WORK REQUEST: Reproduce the full listing as it stands. Images do not belong in the copy.

DATA PROVIDED:
──────────────────────────────

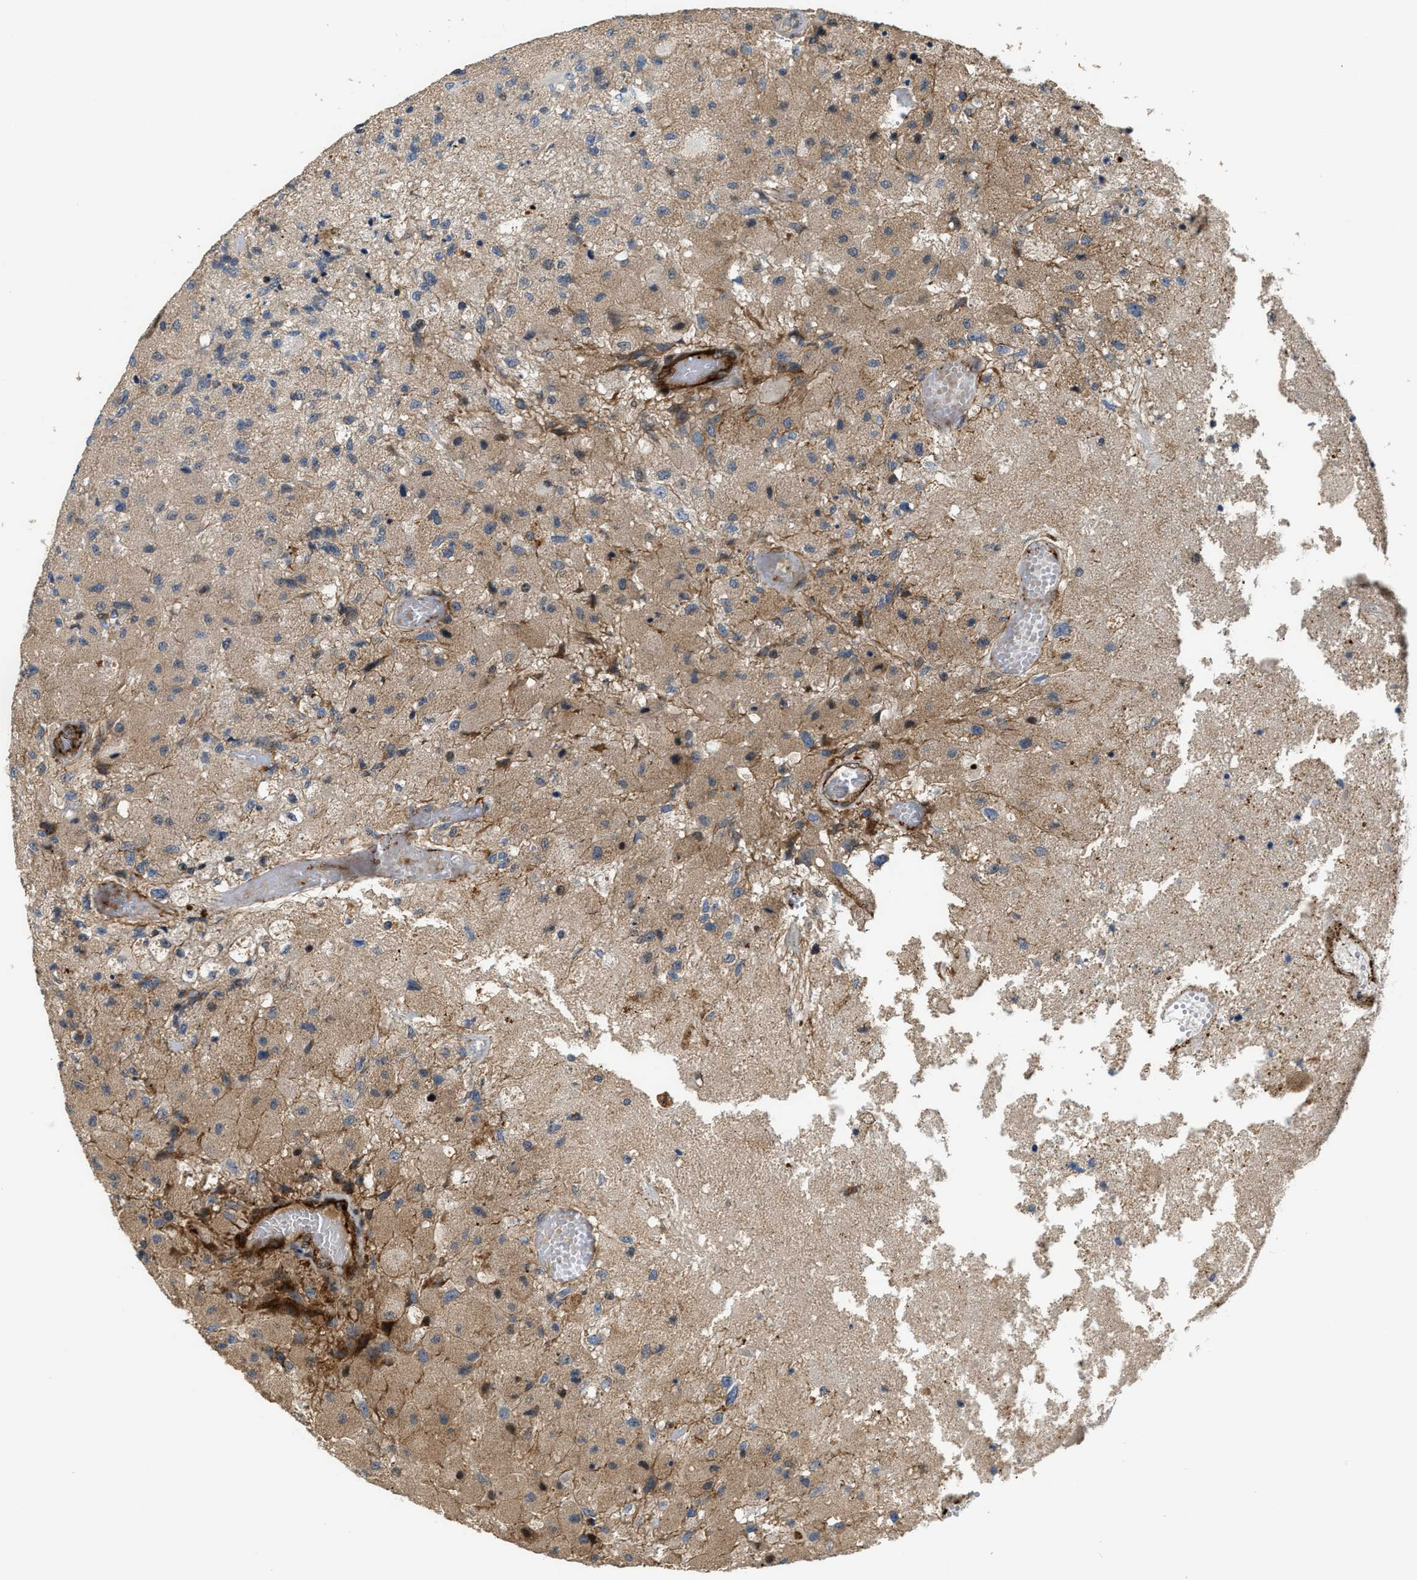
{"staining": {"intensity": "weak", "quantity": ">75%", "location": "cytoplasmic/membranous"}, "tissue": "glioma", "cell_type": "Tumor cells", "image_type": "cancer", "snomed": [{"axis": "morphology", "description": "Normal tissue, NOS"}, {"axis": "morphology", "description": "Glioma, malignant, High grade"}, {"axis": "topography", "description": "Cerebral cortex"}], "caption": "Glioma stained with a protein marker shows weak staining in tumor cells.", "gene": "DPF2", "patient": {"sex": "male", "age": 77}}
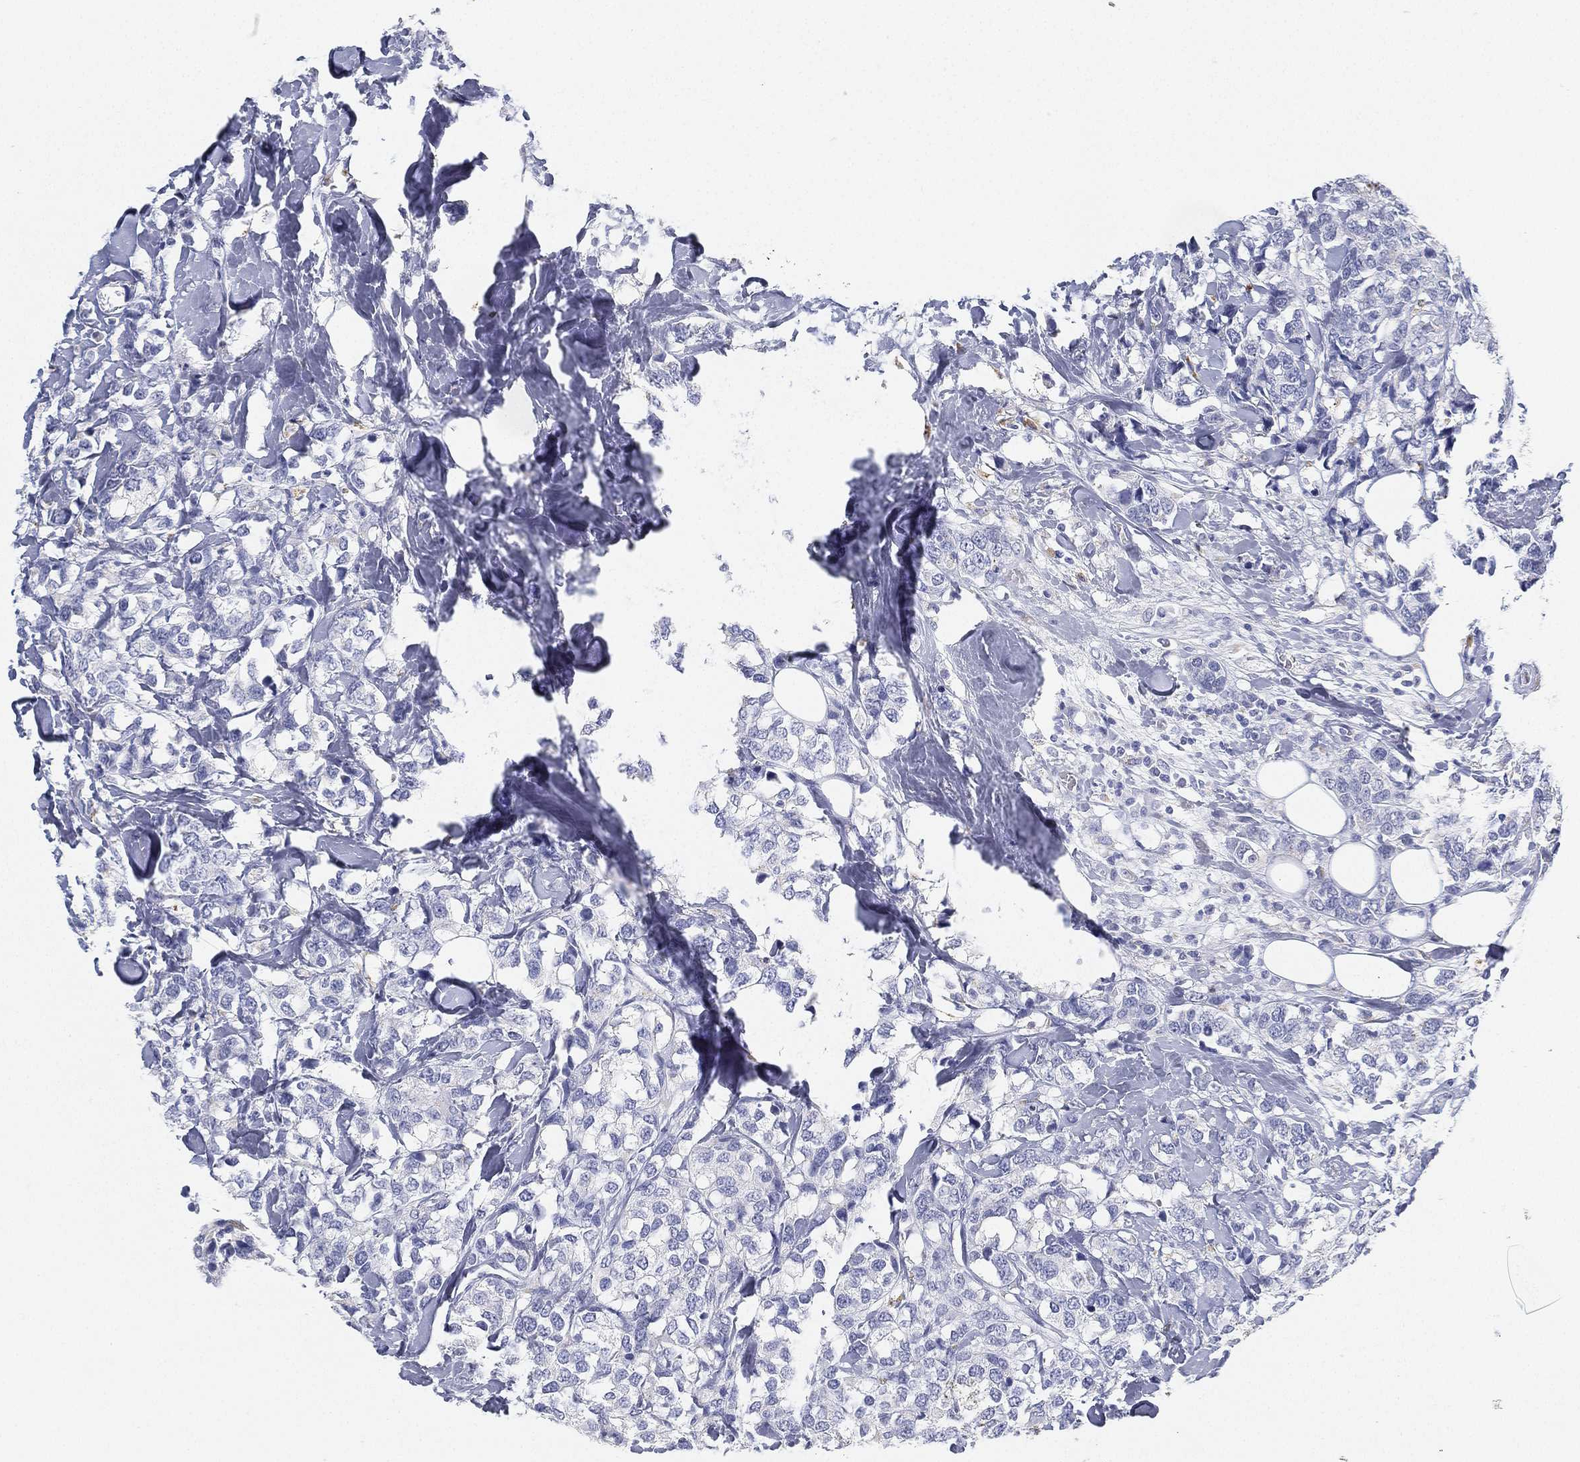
{"staining": {"intensity": "negative", "quantity": "none", "location": "none"}, "tissue": "breast cancer", "cell_type": "Tumor cells", "image_type": "cancer", "snomed": [{"axis": "morphology", "description": "Lobular carcinoma"}, {"axis": "topography", "description": "Breast"}], "caption": "This image is of breast cancer (lobular carcinoma) stained with immunohistochemistry to label a protein in brown with the nuclei are counter-stained blue. There is no positivity in tumor cells.", "gene": "GPR61", "patient": {"sex": "female", "age": 59}}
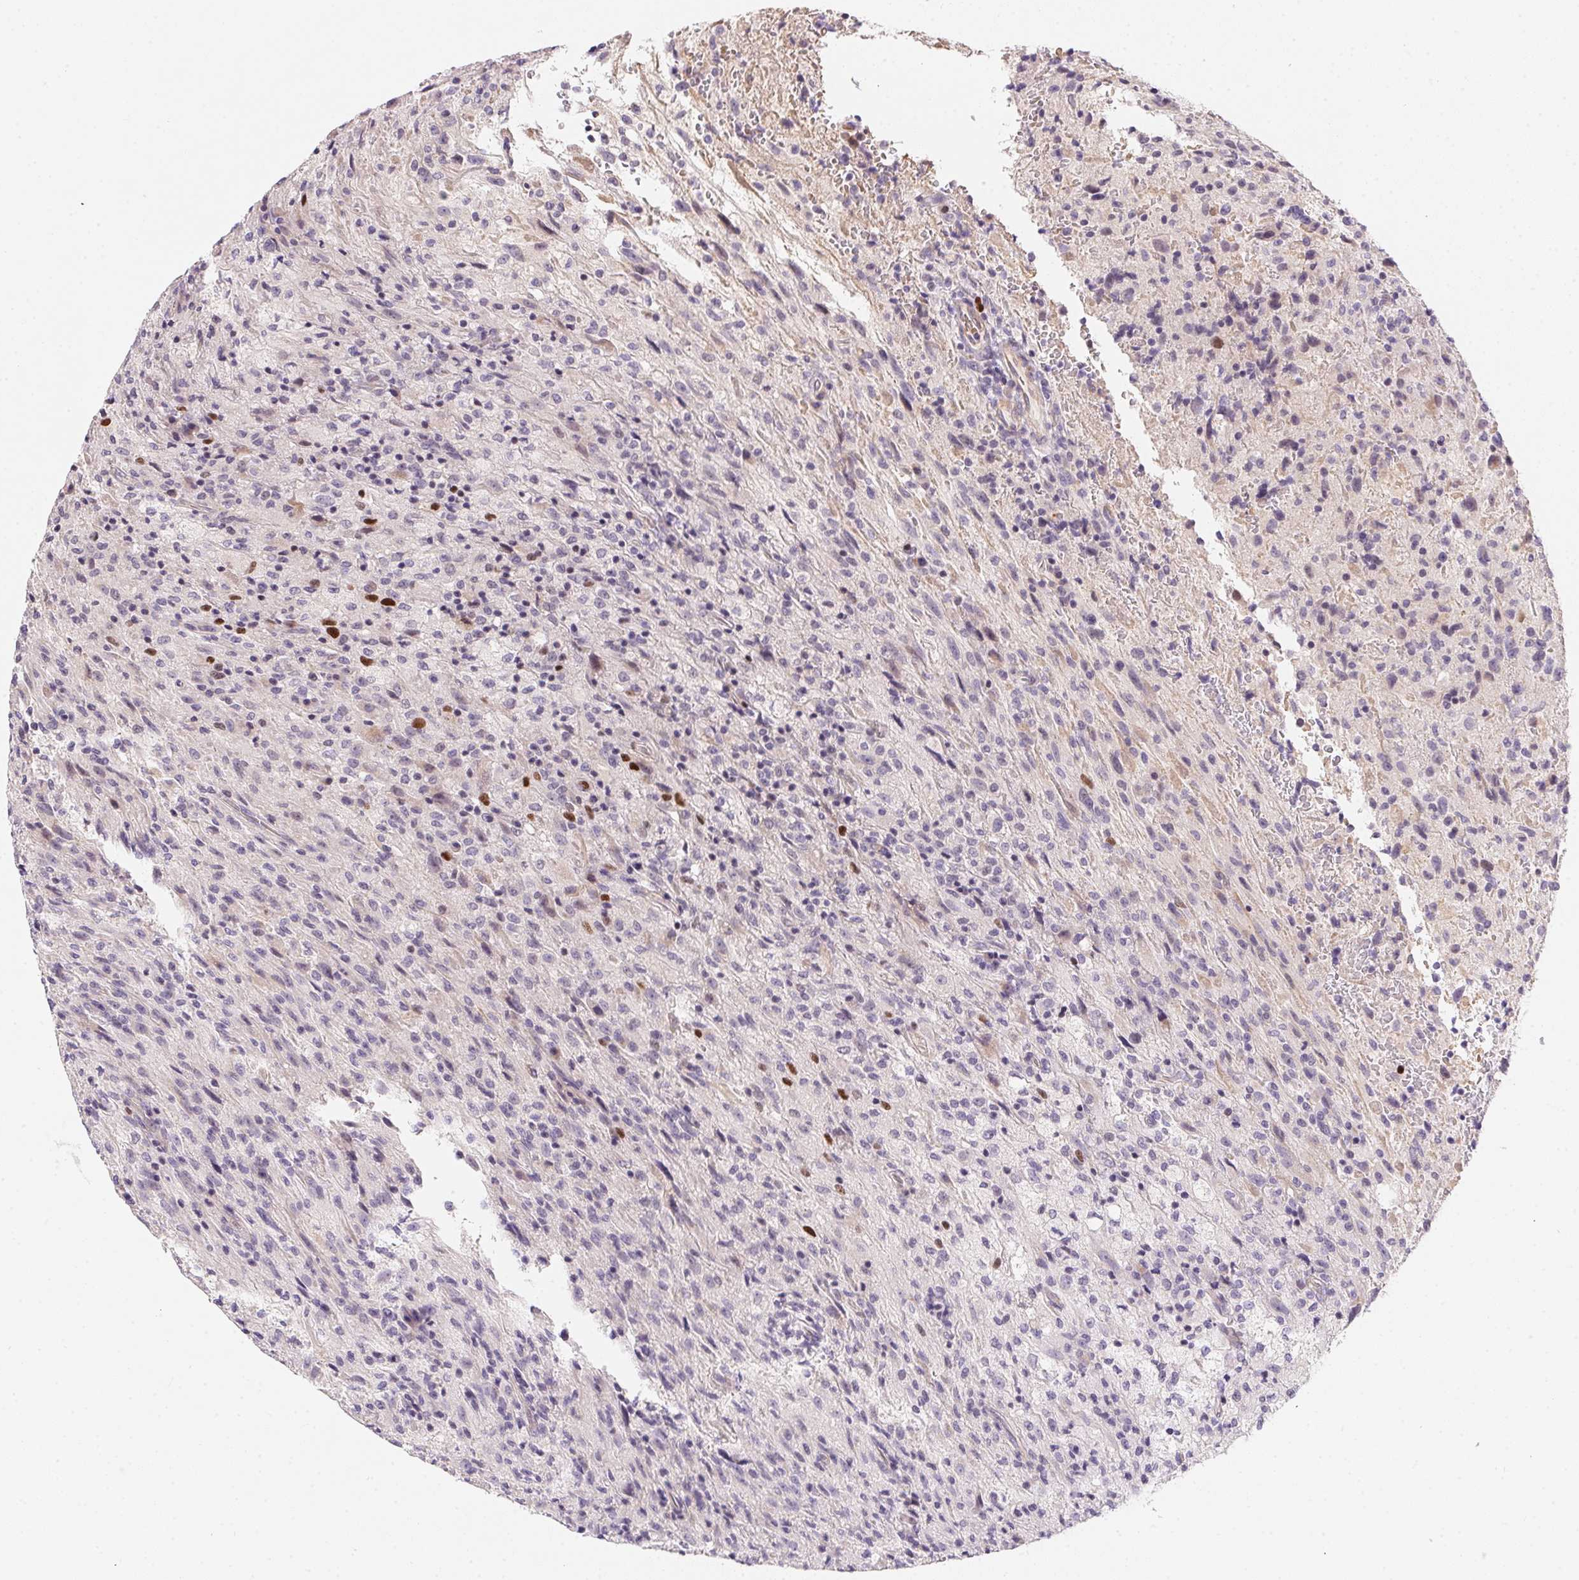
{"staining": {"intensity": "moderate", "quantity": "<25%", "location": "nuclear"}, "tissue": "glioma", "cell_type": "Tumor cells", "image_type": "cancer", "snomed": [{"axis": "morphology", "description": "Glioma, malignant, High grade"}, {"axis": "topography", "description": "Brain"}], "caption": "Moderate nuclear staining for a protein is seen in approximately <25% of tumor cells of malignant glioma (high-grade) using immunohistochemistry.", "gene": "HELLS", "patient": {"sex": "male", "age": 68}}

──────────────────────────────

OUTPUT FOR THIS TASK:
{"staining": {"intensity": "weak", "quantity": ">75%", "location": "cytoplasmic/membranous"}, "tissue": "glioma", "cell_type": "Tumor cells", "image_type": "cancer", "snomed": [{"axis": "morphology", "description": "Normal tissue, NOS"}, {"axis": "morphology", "description": "Glioma, malignant, High grade"}, {"axis": "topography", "description": "Cerebral cortex"}], "caption": "Glioma stained with a protein marker shows weak staining in tumor cells.", "gene": "DPF2", "patient": {"sex": "male", "age": 77}}
{"staining": {"intensity": "negative", "quantity": "none", "location": "none"}, "tissue": "breast cancer", "cell_type": "Tumor cells", "image_type": "cancer", "snomed": [{"axis": "morphology", "description": "Lobular carcinoma"}, {"axis": "topography", "description": "Breast"}], "caption": "This image is of breast cancer (lobular carcinoma) stained with immunohistochemistry to label a protein in brown with the nuclei are counter-stained blue. There is no positivity in tumor cells.", "gene": "GPR61", "patient": {"sex": "female", "age": 59}}
{"staining": {"intensity": "moderate", "quantity": "<25%", "location": "nuclear"}, "tissue": "glioma", "cell_type": "Tumor cells", "image_type": "cancer", "snomed": [{"axis": "morphology", "description": "Glioma, malignant, High grade"}, {"axis": "topography", "description": "Brain"}], "caption": "Moderate nuclear staining for a protein is seen in approximately <25% of tumor cells of malignant glioma (high-grade) using immunohistochemistry.", "gene": "HELLS", "patient": {"sex": "male", "age": 68}}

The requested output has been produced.